▶ [Activity] Nothing but the text belongs in the answer: the listing below, copied exactly, without pictures.
★ ★ ★
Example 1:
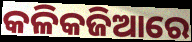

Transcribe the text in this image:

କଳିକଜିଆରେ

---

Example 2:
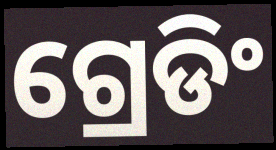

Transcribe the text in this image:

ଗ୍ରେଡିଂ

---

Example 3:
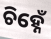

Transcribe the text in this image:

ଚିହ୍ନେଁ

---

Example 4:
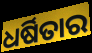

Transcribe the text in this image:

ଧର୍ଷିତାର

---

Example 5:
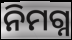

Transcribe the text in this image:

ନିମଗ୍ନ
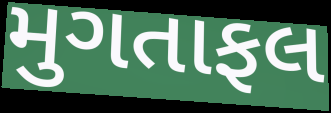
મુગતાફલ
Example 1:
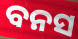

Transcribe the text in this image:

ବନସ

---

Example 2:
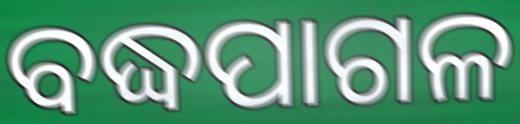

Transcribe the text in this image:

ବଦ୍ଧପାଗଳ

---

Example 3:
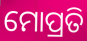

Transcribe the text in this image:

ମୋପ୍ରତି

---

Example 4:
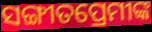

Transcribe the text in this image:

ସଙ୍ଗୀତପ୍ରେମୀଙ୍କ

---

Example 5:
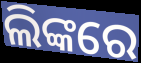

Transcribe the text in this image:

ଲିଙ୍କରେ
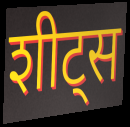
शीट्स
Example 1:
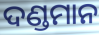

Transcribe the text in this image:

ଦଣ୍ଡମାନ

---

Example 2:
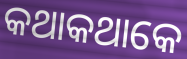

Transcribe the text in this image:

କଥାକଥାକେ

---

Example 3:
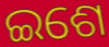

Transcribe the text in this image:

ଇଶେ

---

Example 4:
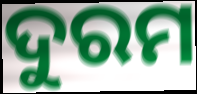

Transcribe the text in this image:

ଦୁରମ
★ ★ ★
▶ [Task response]
Example 1:

Transcribe the text in this image:

କଳିକଜିଆରେ

---

Example 2:

Transcribe the text in this image:

ଗ୍ରେଡିଂ

---

Example 3:

Transcribe the text in this image:

ଚିହ୍ନେଁ

---

Example 4:

Transcribe the text in this image:

ଧର୍ଷିତାର

---

Example 5:

Transcribe the text in this image:

ନିମଗ୍ନ
મુગતાફલ
Example 1:

Transcribe the text in this image:

ବନସ

---

Example 2:

Transcribe the text in this image:

ବଦ୍ଧପାଗଳ

---

Example 3:

Transcribe the text in this image:

ମୋପ୍ରତି

---

Example 4:

Transcribe the text in this image:

ସଙ୍ଗୀତପ୍ରେମୀଙ୍କ

---

Example 5:

Transcribe the text in this image:

ଲିଙ୍କରେ
शीट्स
Example 1:

Transcribe the text in this image:

ଦଣ୍ଡମାନ

---

Example 2:

Transcribe the text in this image:

କଥାକଥାକେ

---

Example 3:

Transcribe the text in this image:

ଇଶେ

---

Example 4:

Transcribe the text in this image:

ଦୁରମ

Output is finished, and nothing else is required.